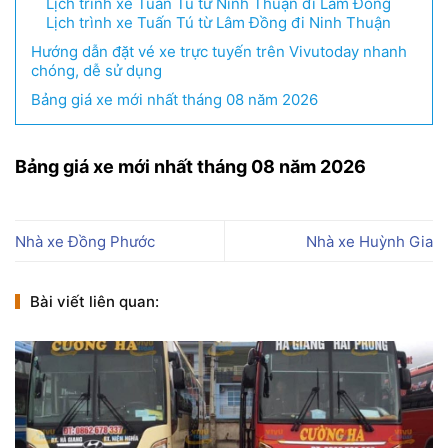
Lịch trình xe Tuấn Tú từ Ninh Thuận đi Lâm Đồng
Lịch trình xe Tuấn Tú từ Lâm Đồng đi Ninh Thuận
Hướng dẫn đặt vé xe trực tuyến trên Vivutoday nhanh
chóng, dễ sử dụng
Bảng giá xe mới nhất tháng 08 năm 2026
Bảng giá xe mới nhất tháng 08 năm 2026
Nhà xe Đồng Phước
Nhà xe Huỳnh Gia
Bài viết liên quan:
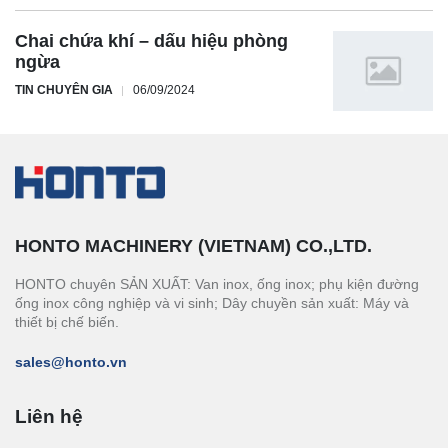
Chai chứa khí – dấu hiệu phòng
ngừa
TIN CHUYÊN GIA
06/09/2024
HONTO MACHINERY (VIETNAM) CO.,LTD.
HONTO chuyên SẢN XUẤT: Van inox, ống inox; phụ kiện đường
ống inox công nghiệp và vi sinh; Dây chuyền sản xuất: Máy và
thiết bị chế biến.
sales@honto.vn
Liên hệ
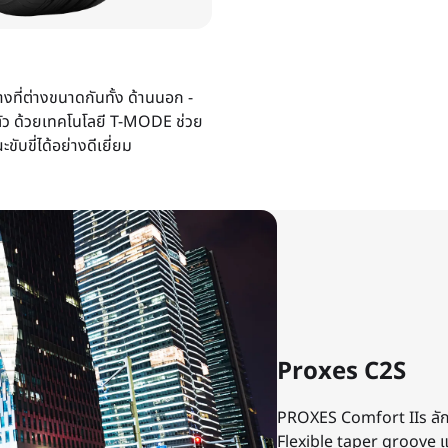
ที่ต่างขนาดกันทั้ง ด้านนอก -
ตัว ด้วยเทคโนโลยี T-MODE ช่วย
บขี่ได้อย่างดีเยี่ยม
Proxes C2S
PROXES Comfort IIs ลั
Flexible taper groove แ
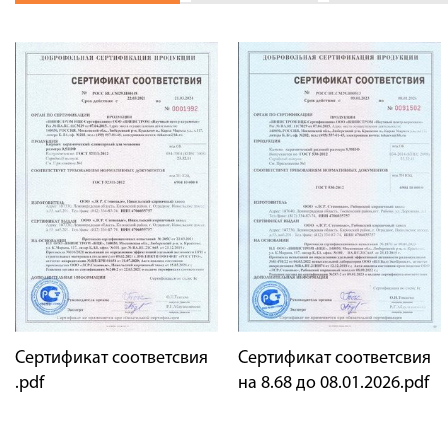
Сертификат соответсвия
Сертификат соответсвия
.pdf
на 8.68 до 08.01.2026.pdf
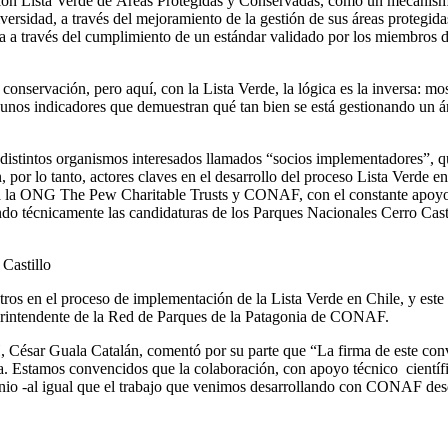
ión Lista Verde de Áreas Protegidas y Conservadas, como un mecanismo
rsidad, a través del mejoramiento de la gestión de sus áreas protegidas.
da a través del cumplimiento de un estándar validado por los miembros 
nservación, pero aquí, con la Lista Verde, la lógica es la inversa: most
nos indicadores que demuestran qué tan bien se está gestionando un áre
distintos organismos interesados llamados “socios implementadores”, que
 por lo tanto, actores claves en el desarrollo del proceso Lista Verde 
 a la ONG The Pew Charitable Trusts y CONAF, con el constante apoyo 
do técnicamente las candidaturas de los Parques Nacionales Cerro Casti
ros en el proceso de implementación de la Lista Verde en Chile, y este
erintendente de la Red de Parques de la Patagonia de CONAF.
H, César Guala Catalán, comentó por su parte que “La firma de este con
na. Estamos convencidos que la colaboración, con apoyo técnico científ
enio -al igual que el trabajo que venimos desarrollando con CONAF desd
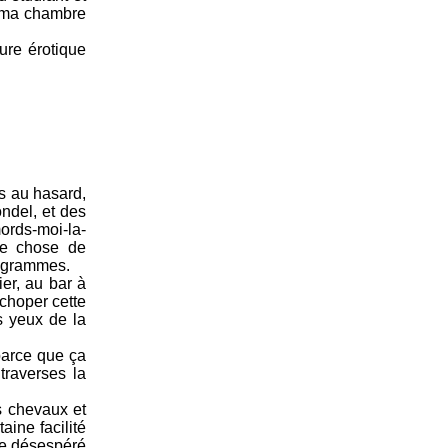
s ma chambre
ture érotique
es au hasard,
ondel, et des
mords-moi-la-
que chose de
e grammes.
ier, au bar à
 choper cette
 yeux de la
 parce que ça
traverses la
s chevaux et
aine facilité
me désespéré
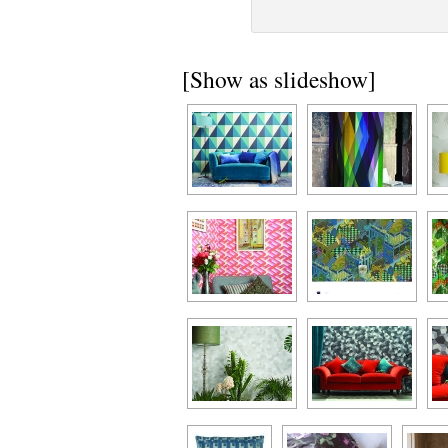
[Show as slideshow]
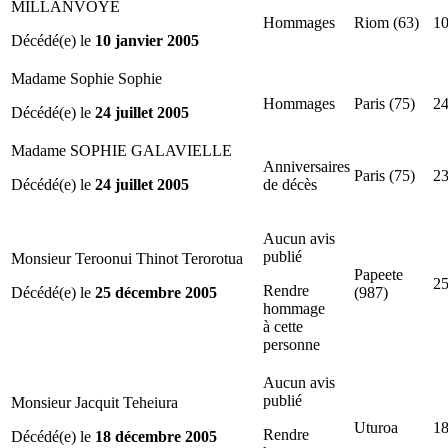
MILLANVOYE
Hommages
Riom (63)
10
Décédé(e) le
10 janvier 2005
Madame Sophie Sophie
Hommages
Paris (75)
24
Décédé(e) le
24 juillet 2005
Madame SOPHIE GALAVIELLE
Anniversaires
Paris (75)
23
Décédé(e) le
24 juillet 2005
de décès
Aucun avis
publié
Monsieur Teroonui Thinot Terorotua
Papeete
25
Rendre
Décédé(e) le
25 décembre 2005
(987)
hommage
à cette
personne
Aucun avis
publié
Monsieur Jacquit Teheiura
Uturoa
18
Rendre
Décédé(e) le
18 décembre 2005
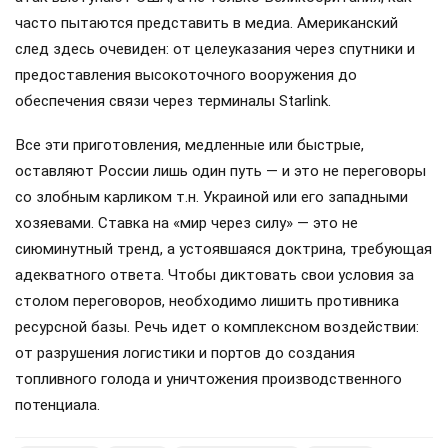
часто пытаются представить в медиа. Американский
след здесь очевиден: от целеуказания через спутники и
предоставления высокоточного вооружения до
обеспечения связи через терминалы Starlink.
Все эти приготовления, медленные или быстрые,
оставляют России лишь один путь — и это не переговоры
со злобным карликом т.н. Украиной или его западными
хозяевами. Ставка на «мир через силу» — это не
сиюминутный тренд, а устоявшаяся доктрина, требующая
адекватного ответа. Чтобы диктовать свои условия за
столом переговоров, необходимо лишить противника
ресурсной базы. Речь идет о комплексном воздействии:
от разрушения логистики и портов до создания
топливного голода и уничтожения производственного
потенциала.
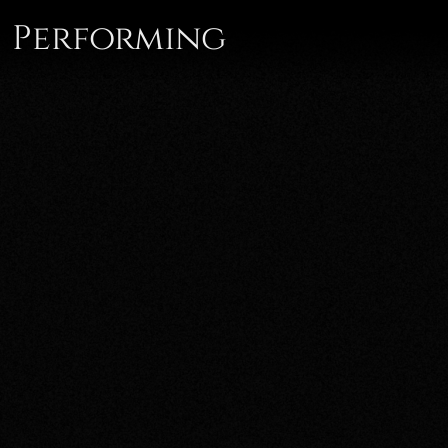
Performing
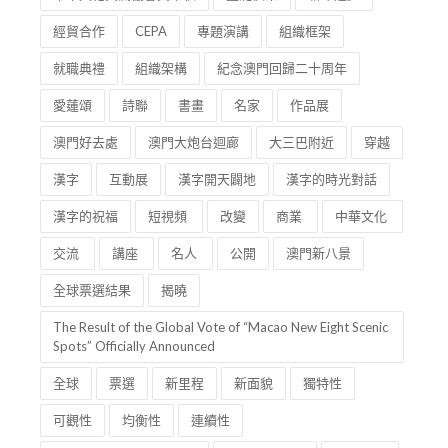
攝影展
辛亥革命
一百週年
訪問
中山
中華文化交流協會賀中秋
聖誕快樂
新年進步
經貿合作
CEPA
專題演講
組織框架
就職典禮
組織架構
紀念澳門回歸二十周年
愛蓮頌
詩聯
書畫
名家
作品展
澳門好去處
澳門大炮台迴廊
大三巴附近
穿越
漢字
互動展
漢字開天闢地
漢字的時光對話
漢字的祝福
短視頻
改變
商業
中華文化
交流
講座
名人
公開
澳門新八景
全球票選結果
揭曉
The Result of the Global Vote of “Macao New Eight Scenic
Spots” Officially Announced
全球
票選
新里程
新面貌
獨特性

______________________________

Turn every line of text from the records above into a numbered list, skipping blank lines and leaving out the pictures.

1. Lịch trình xe Tuấn Tú từ Ninh Thuận đi Lâm Đồng
2. Lịch trình xe Tuấn Tú từ Lâm Đồng đi Ninh Thuận
3. Hướng dẫn đặt vé xe trực tuyến trên Vivutoday nhanh
4. chóng, dễ sử dụng
5. Bảng giá xe mới nhất tháng 08 năm 2026
6. Bảng giá xe mới nhất tháng 08 năm 2026
7. Nhà xe Đồng Phước
8. Nhà xe Huỳnh Gia
9. Bài viết liên quan:
10. Chai chứa khí – dấu hiệu phòng
11. ngừa
12. TIN CHUYÊN GIA
13. 06/09/2024
14. HONTO MACHINERY (VIETNAM) CO.,LTD.
15. HONTO chuyên SẢN XUẤT: Van inox, ống inox; phụ kiện đường
16. ống inox công nghiệp và vi sinh; Dây chuyền sản xuất: Máy và
17. thiết bị chế biến.
18. sales@honto.vn
19. Liên hệ
20. ที่ต่างขนาดกันทั้ง ด้านนอก -
21. ตัว ด้วยเทคโนโลยี T-MODE ช่วย
22. บขี่ได้อย่างดีเยี่ยม
23. Proxes C2S
24. PROXES Comfort IIs ลั
25. Flexible taper groove แ
26. Сертификат соответсвия
27. Сертификат соответсвия
28. .pdf
29. на 8.68 до 08.01.2026.pdf
30. ión Lista Verde de Áreas Protegidas y Conservadas, como un mecanismo
31. rsidad, a través del mejoramiento de la gestión de sus áreas protegidas.
32. da a través del cumplimiento de un estándar validado por los miembros 
33. nservación, pero aquí, con la Lista Verde, la lógica es la inversa: most
34. nos indicadores que demuestran qué tan bien se está gestionando un áre
35. distintos organismos interesados llamados “socios implementadores”, que
36.  por lo tanto, actores claves en el desarrollo del proceso Lista Verde 
37.  a la ONG The Pew Charitable Trusts y CONAF, con el constante apoyo 
38. do técnicamente las candidaturas de los Parques Nacionales Cerro Casti
39. ros en el proceso de implementación de la Lista Verde en Chile, y este
40. erintendente de la Red de Parques de la Patagonia de CONAF.
41. H, César Guala Catalán, comentó por su parte que “La firma de este con
42. na. Estamos convencidos que la colaboración, con apoyo técnico científ
43. enio -al igual que el trabajo que venimos desarrollando con CONAF desd
44. s ma chambre
45. ture érotique
46. es au hasard,
47. ondel, et des
48. mords-moi-la-
49. que chose de
50. e grammes.
51. ier, au bar à
52.  choper cette
53.  yeux de la
54.  parce que ça
55. traverses la
56. s chevaux et
57. aine facilité
58. me désespéré
59. [Show as slideshow]
60. MILLANVOYE
61. Hommages
62. Riom (63)
63. 10
64. Décédé(e) le
65. 10 janvier 2005
66. Madame Sophie Sophie
67. Hommages
68. Paris (75)
69. 24
70. Décédé(e) le
71. 24 juillet 2005
72. Madame SOPHIE GALAVIELLE
73. Anniversaires
74. Paris (75)
75. 23
76. Décédé(e) le
77. 24 juillet 2005
78. de décès
79. Aucun avis
80. publié
81. Monsieur Teroonui Thinot Terorotua
82. Papeete
83. 25
84. Rendre
85. Décédé(e) le
86. 25 décembre 2005
87. (987)
88. hommage
89. à cette
90. personne
91. Aucun avis
92. publié
93. Monsieur Jacquit Teheiura
94. Uturoa
95. 18
96. Rendre
97. Décédé(e) le
98. 18 décembre 2005
99. часто пытаются представить в медиа. Американский
100. след здесь очевиден: от целеуказания через спутники и
101. предоставления высокоточного вооружения до
102. обеспечения связи через терминалы Starlink.
103. Все эти приготовления, медленные или быстрые,
104. оставляют России лишь один путь — и это не переговоры
105. со злобным карликом т.н. Украиной или его западными
106. хозяевами. Ставка на «мир через силу» — это не
107. сиюминутный тренд, а устоявшаяся доктрина, требующая
108. адекватного ответа. Чтобы диктовать свои условия за
109. столом переговоров, необходимо лишить противника
110. ресурсной базы. Речь идет о комплексном воздействии:
111. от разрушения логистики и портов до создания
112. топливного голода и уничтожения производственного
113. потенциала.
114. Performing
115. 攝影展
116. 辛亥革命
117. 一百週年
118. 訪問
119. 中山
120. 中華文化交流協會賀中秋
121. 聖誕快樂
122. 新年進步
123. 經貿合作
124. CEPA
125. 專題演講
126. 組織框架
127. 就職典禮
128. 組織架構
129. 紀念澳門回歸二十周年
130. 愛蓮頌
131. 詩聯
132. 書畫
133. 名家
134. 作品展
135. 澳門好去處
136. 澳門大炮台迴廊
137. 大三巴附近
138. 穿越
139. 漢字
140. 互動展
141. 漢字開天闢地
142. 漢字的時光對話
143. 漢字的祝福
144. 短視頻
145. 改變
146. 商業
147. 中華文化
148. 交流
149. 講座
150. 名人
151. 公開
152. 澳門新八景
153. 全球票選結果
154. 揭曉
155. The Result of the Global Vote of “Macao New Eight Scenic
156. Spots” Officially Announced
157. 全球
158. 票選
159. 新里程
160. 新面貌
161. 獨特性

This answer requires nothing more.